Los primeros anuncios que veíamos por televisión eran de tabaco, de aquellas cajetillas de tabaco rubio americano cuyo mensaje publicitario pasaba por una mujer rubia inalcanzable para nosotros. Nos contaban entonces que el tabaco era cosa de hombres, como el coñac Soberano, como las cuchillas Filomatic o como el fútbol.
El tabaco fue nuestro primer vicio compartido, a esa edad entre los nueve y los once años en la que aspirar a un cuerpo desnudo de mujer era una utopía y en la que el alcohol nos quedaba todavía muy lejos. Un cigarrillo unía al grupo, consolidaba los lazos de la pandilla infantil en torno a un secreto inconfesable.
Fumábamos a escondidas en el tranco donde menos luz hubiera o en alguno de los solares que se quedaban abandonados en medio de una calle cuando tiraban abajo un edificio. Fumábamos por el placer de lo prohibido y también porque en cada calada teníamos la sensación de que nos alejábamos de la infancia para rozar por primera vez el complicado y seductor territorio de la adolescencia.
Fumar nos hacía más hombres, pensábamos nosotros, y nos daba cierto glamour ante la mirada de las niñas. Nos sentábamos en el tranco y nos íbamos pasando el cigarrillo sin ningún protocolo sanitario, de boca en boca, en un tiempo en el que no sabíamos nada de virus ni de bacterias. Cuando le dábamos una calada profunda al cigarro poníamos cara de actores de cine, como la de Humphrey Bogart en Casablanca.
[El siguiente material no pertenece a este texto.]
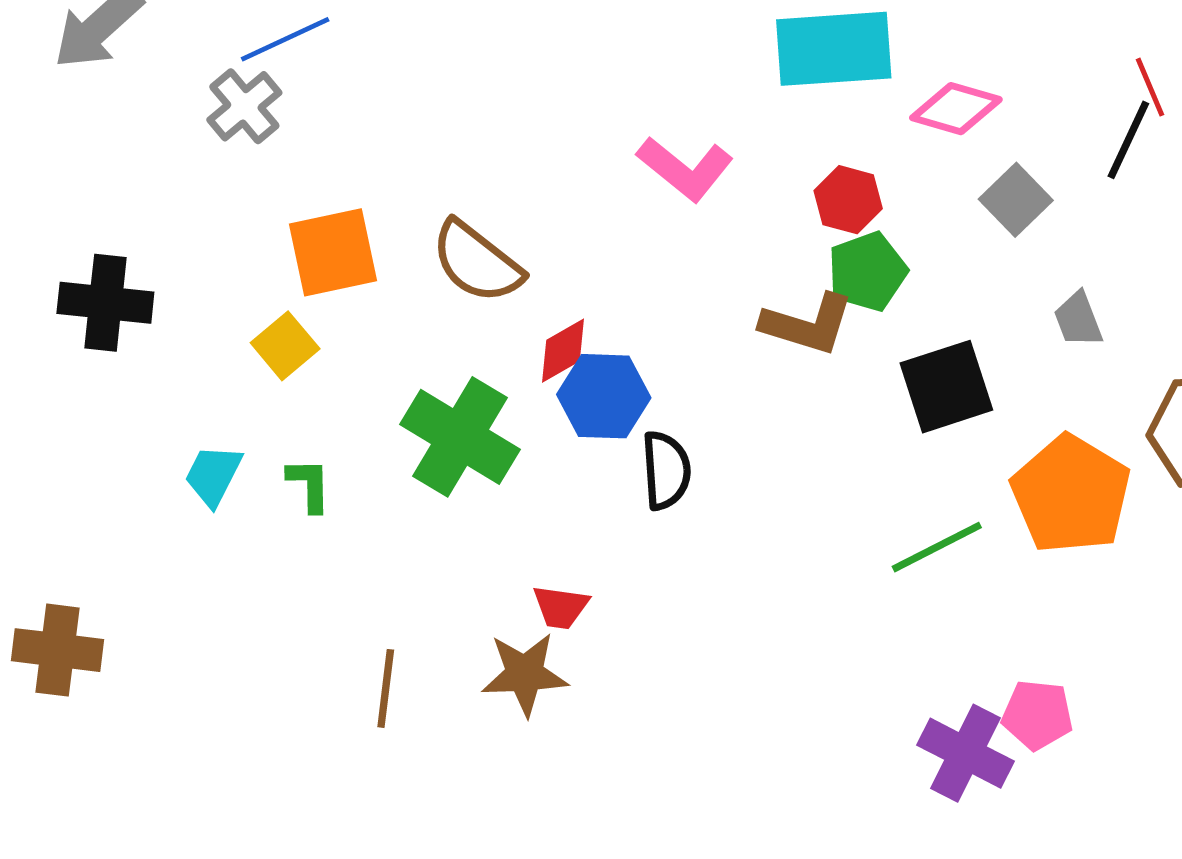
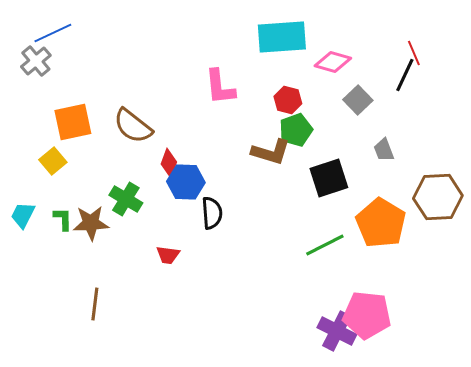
pink L-shape: (685, 169) -> (220, 87), turned 45
red diamond: (563, 351) -> (169, 163), turned -40
green cross: (460, 437) -> (126, 199), size x0.7
red trapezoid: (561, 607) -> (168, 255), moved
brown star: (525, 674) -> (91, 223), moved
pink pentagon: (1037, 715) -> (367, 315), size x1.6

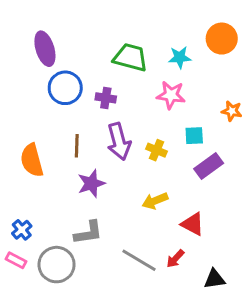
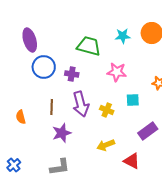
cyan star: (180, 57) -> (123, 36), moved
orange semicircle: (32, 160) -> (21, 117), size x0.6
purple rectangle: (209, 166) -> (148, 131), moved

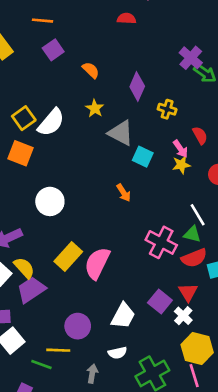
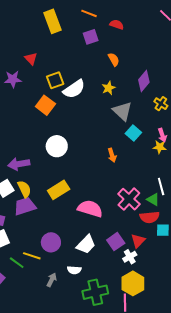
red semicircle: (127, 18) -> (117, 25), moved
pink semicircle: (97, 263) -> (90, 209), moved, turned 65

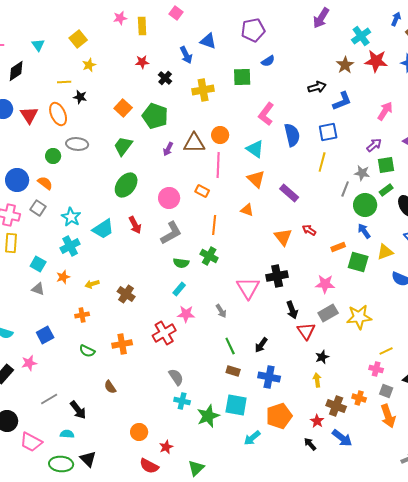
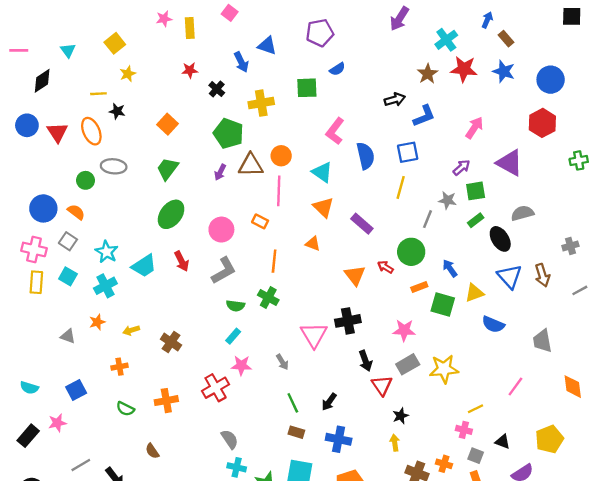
green pentagon: (155, 116) -> (228, 134), moved
green circle: (365, 205) -> (411, 252), moved
cyan square: (38, 264) -> (68, 276), moved

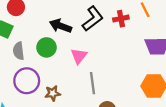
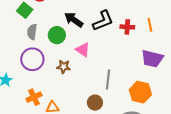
pink triangle: (79, 56) -> (83, 50), turned -49
gray line: (92, 83) -> (108, 79), moved
brown star: (53, 93) -> (64, 67), moved

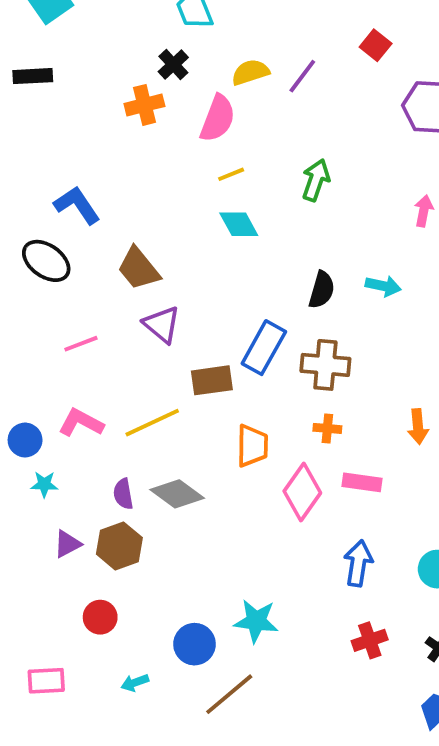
Nos hacíamos los chulillos pasándonos el cigarro, dándole caladas profundas que nos dejaban una preocupante sensación de ahogo en el pecho y unas ganas de toser que teníamos que disimular para no dar síntomas de debilidad en un momento de tanta trascendencia. “Trágate el humo”, decía el más experto, el que nos daba las primeras lecciones diciendo aquello de “el hombre que sabe fumar echa el humo después de hablar”.
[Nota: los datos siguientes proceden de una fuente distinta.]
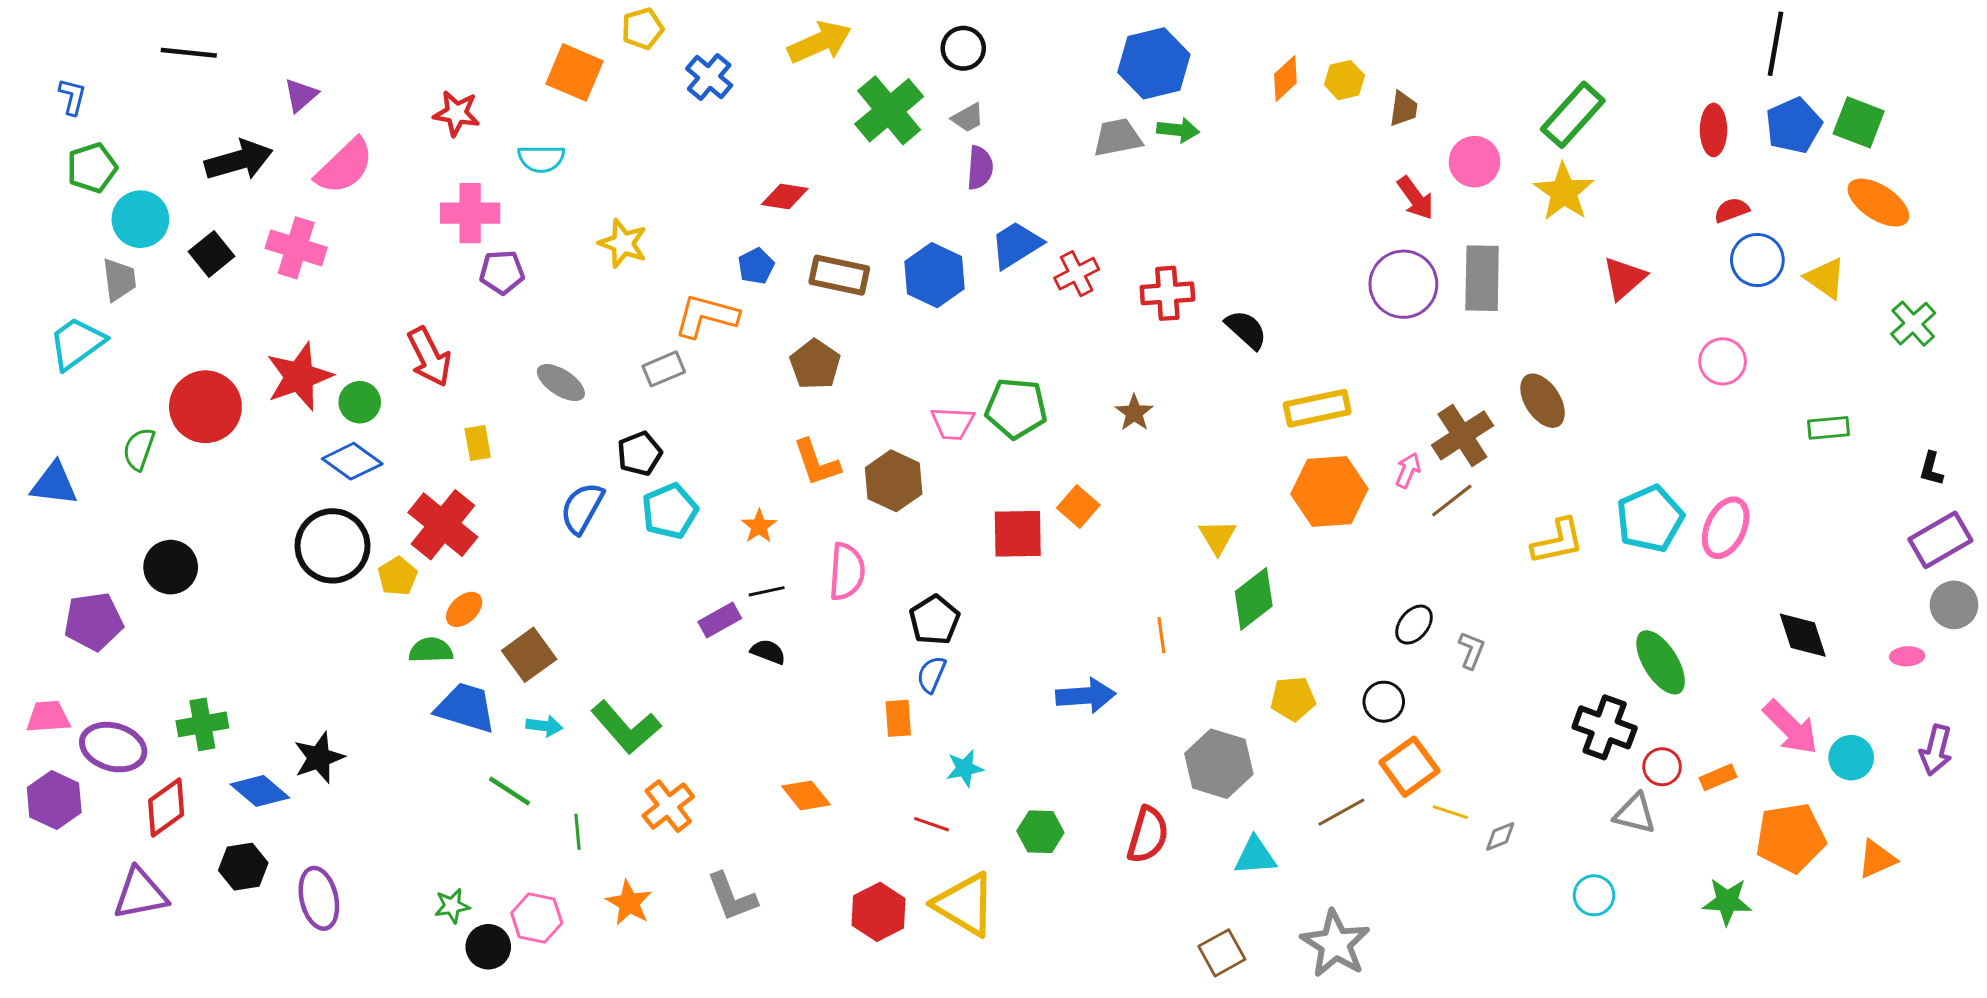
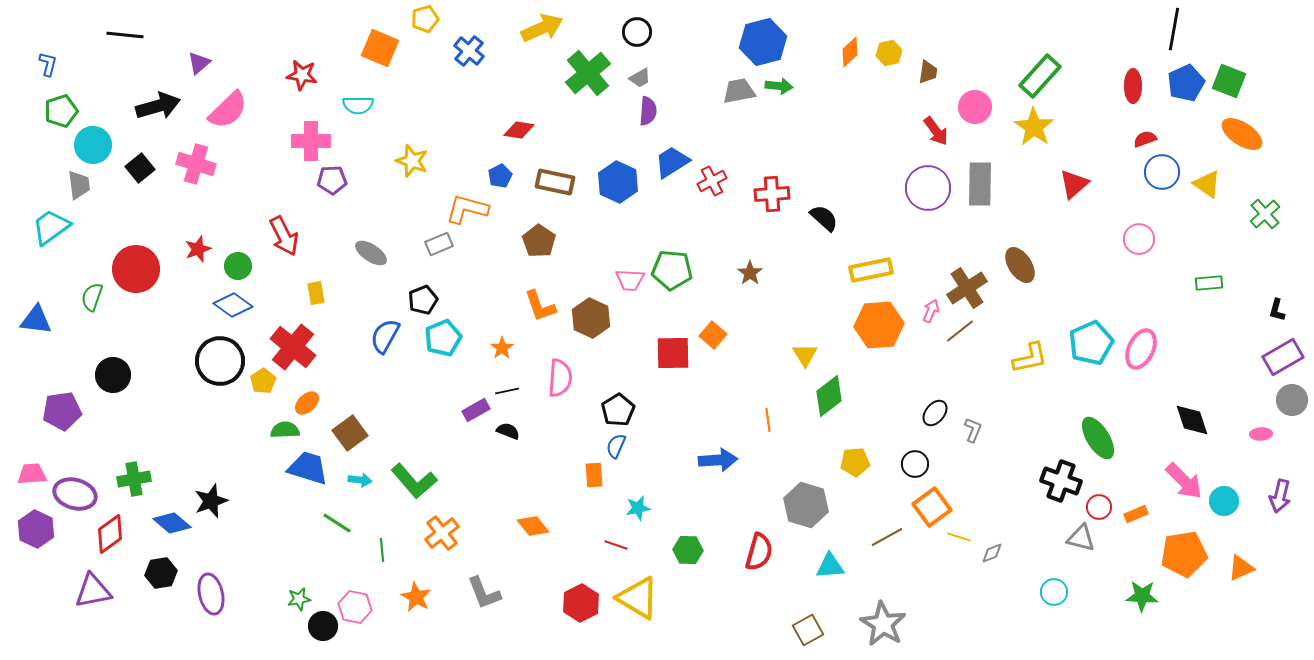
red star: (299, 376) -> (198, 249), size x0.6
Aquellos primeros cigarrillos de la infancia constituían una auténtica ceremonia que empezaba cuando invertíamos la peseta que nos habían dado nuestras madres en un paquete de tabaco. Con lo que cada uno podía aportar juntábamos para unos cuantos cigarrillos y si sobraba algo para un paquete de chicles con sabor a menta, que eran nuestros grandes aliados para quitarnos el olor del tabaco de la boca y evitar que nos descubrieran después.
Fumar a esa edad era un placer inmenso porque sentíamos ese vértigo que te proporcionaba el contacto directo con el pecado. Fumar era desafiar las normas de los mayores, no solo las que nos imponían en nuestras casas, sino también las del colegio y las de los curas. Fumar era ir contra corriente, salirse del rebaño, pisar la puerta del infierno, ese escenario terrible al que ya nos habíamos habituado de tanto espiar con mirada aviesa, como decían los curas, a la vecina de enfrente.
Muchos aprendimos a fumar con las bocanadas de un humilde Celtas Cortos, aquel cigarrillo que se fumaban los albañiles en el andamio. El Celtas llevaba impreso el aroma de la mezcla y el sello de todos los palustres de aquel tiempo. Era un tabaco obrero que te dejaba una marca amarilla en los dedos para toda la vida.
El Celtas fue una experiencia iniciática que no tardamos en dejar atrás. Cuando empezamos a ir al instituto y subimos un peldaño en el escalafón social porque habíamos dejado de ser niños para ser estudiantes, nos pasamos al Ducados, que tenía una pincelada de intelectualidad que iba a juego con nuestra condición de bachilleres. Llevar un paquete de Ducados en el bolsillo del pantalón vaquero te daba carácter.
El humo formaba parte de nuestros paisajes cotidianos. Lo encontrábamos en las aulas porque casi todos los profesores fumaban, en los bares, en los autobuses, en las gradas de los campos de fútbol y hasta en las consultas de los médicos. Cuando los estudiantes nos juntábamos de noche para preparar el examen que teníamos al día siguiente, algo habitual entonces, la habitación de estudio parecía una calle de Londres en una noche de niebla.